ABITERAI LA LUCE CHE TI RIPARA

Scritto da: Gabriella Maggio

Beatriz Hernanz affida al suo libro Abiterai la luce che ti ripara – Spazio Cultura Edizioni 2022 – un dolore privato, la morte del fratello e della madre. Dopo una profonda gestazione nel turbinio dello sconforto, la poeta rielabora il dolore e lo compone sulla pagina con quelle parole uniche, e direi assolute, che sole appartengono alla poesia: la parola prima. Il riaffiorare  dei ricordi della madre e del fratello è lento e faticoso, ma la poeta  non può e non vuole dimenticare e si fa archeologa di se stessa e nello scavo trova le parole che annunciano la loro epifania, il ritorno dei cari nella memoria, che è vita che rinasce nella gioia traboccante della scrittura e del tempo ritrovato: c’è uno splendore passeggero, / estremamente imperfetto, / che ha riempito i silenzi della vita. Lo stesso azar vissuto come un ingiustificato agguato esterno diventa positivo: Caso, / restituiscimi i silenzi / il vento triste che disegna il volto / di mia madre, / lo splendore della febbre / che riposa sul mio pianto / il tremore della mano intubata / di mio fratello. La poesia diventa offerta votiva per chi non c’è più e ripara, come dice il titolo, difende, la madre ed il fratello dall’oblio. Nei versi si intrecciano in modo originale piani temporali, luoghi e simboli che  riflettono una condizione irripetibile e in questo modo la poeta ritorna a casa come gli uccelli dopo avere errato a lungo. Il ricordo è ritornare, nostos che si rivela  pellegrinaggio interiore. Nelle diverse tappe dei viaggi di Beatriz Hernanz nel mondo, San Paulo, Siena, Belo Horizonte ed altre, affiorano i contorni netti delle cose che evocano il ricordo dei cari, lenzuola vuote… sogni stirati con maestria… cucina silenziosa.

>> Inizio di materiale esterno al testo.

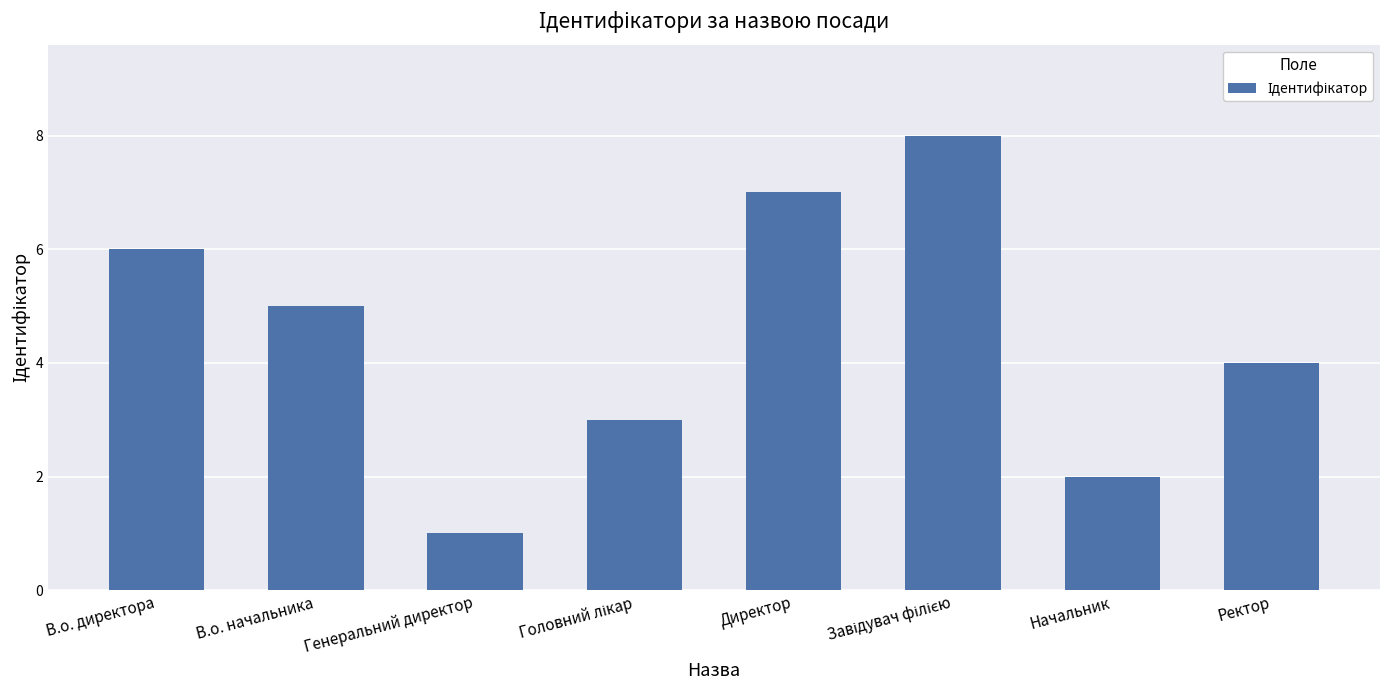

What is the change in value from Директор to Ректор?

-3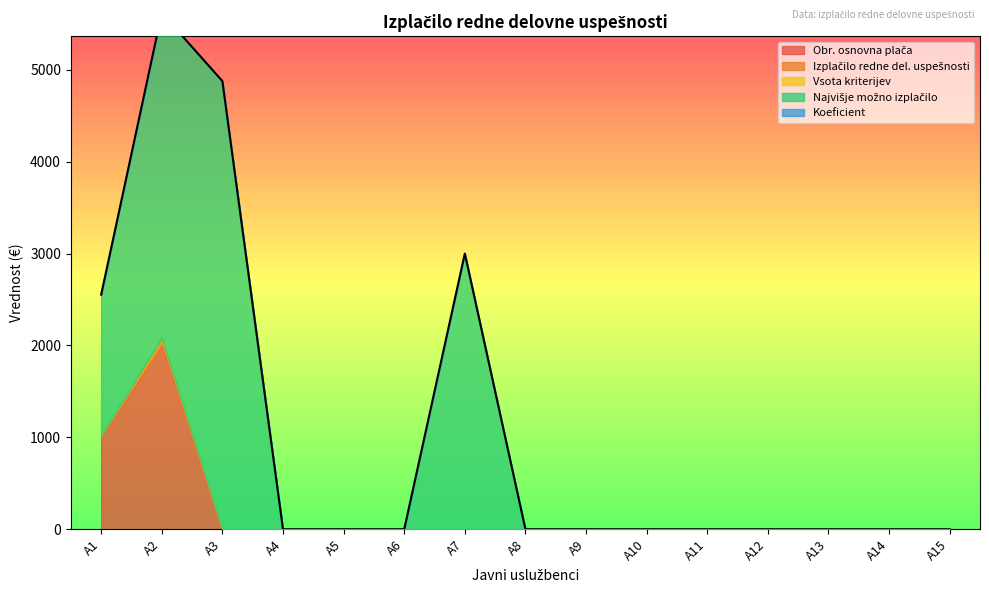

How many lines are shown in the chart?

5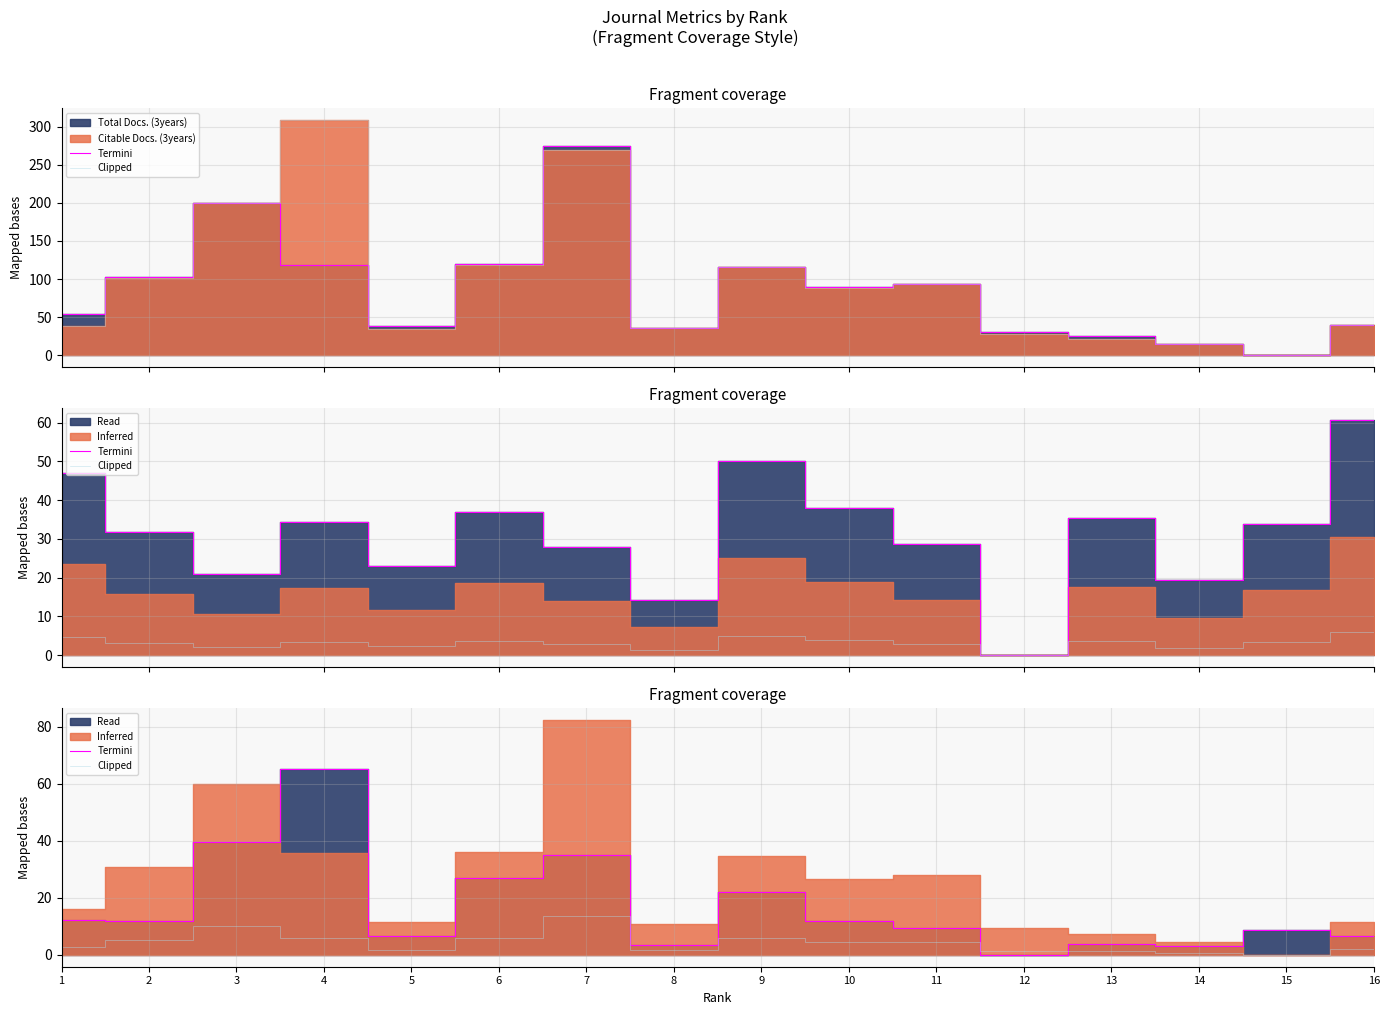

The Termini series shows 66.2 at 3. True or false?

False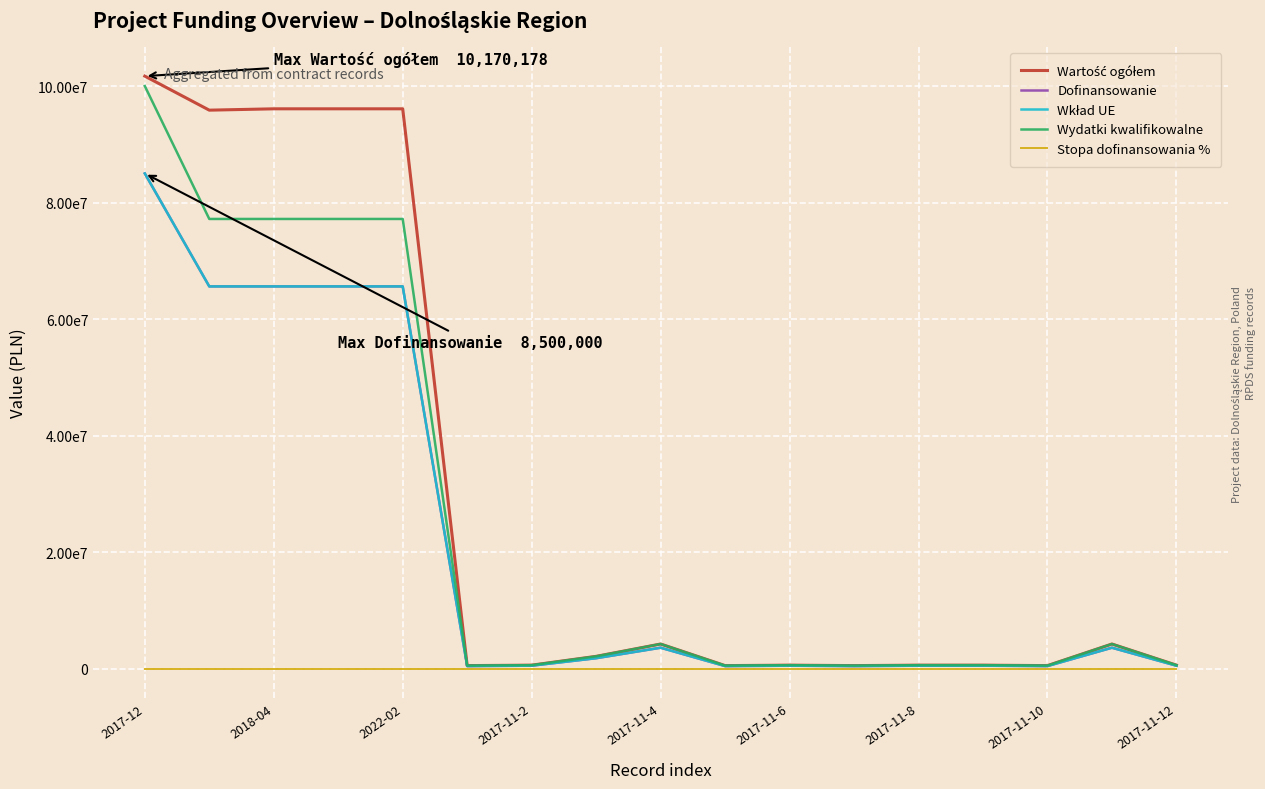

Which series has the largest total across all categories?

Wartość ogółem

Cielo e mare sono gli elementi naturali ricorrenti, legati a particolari biografici sinteticamente allusi nei versi. La poesia di Beatriz Hernanz  appare  perciò intensa e complessa per il sentimento che le dà forma e per la sedimentazione dei suoi poeti più amati, in particolare Alejandra Pizarnik, su cui si sofferma la prefazione di Caterina Ruta. La lingua poetica di Beatriz, che pure si apprezza nella bella traduzione di Giuseppina Lo Coco, è libera da ogni tentazione comunicativa se non l’affermazione stessa di una mancanza, di un’assenza che sulla pagina diventa incontaminata e assoluta presenza.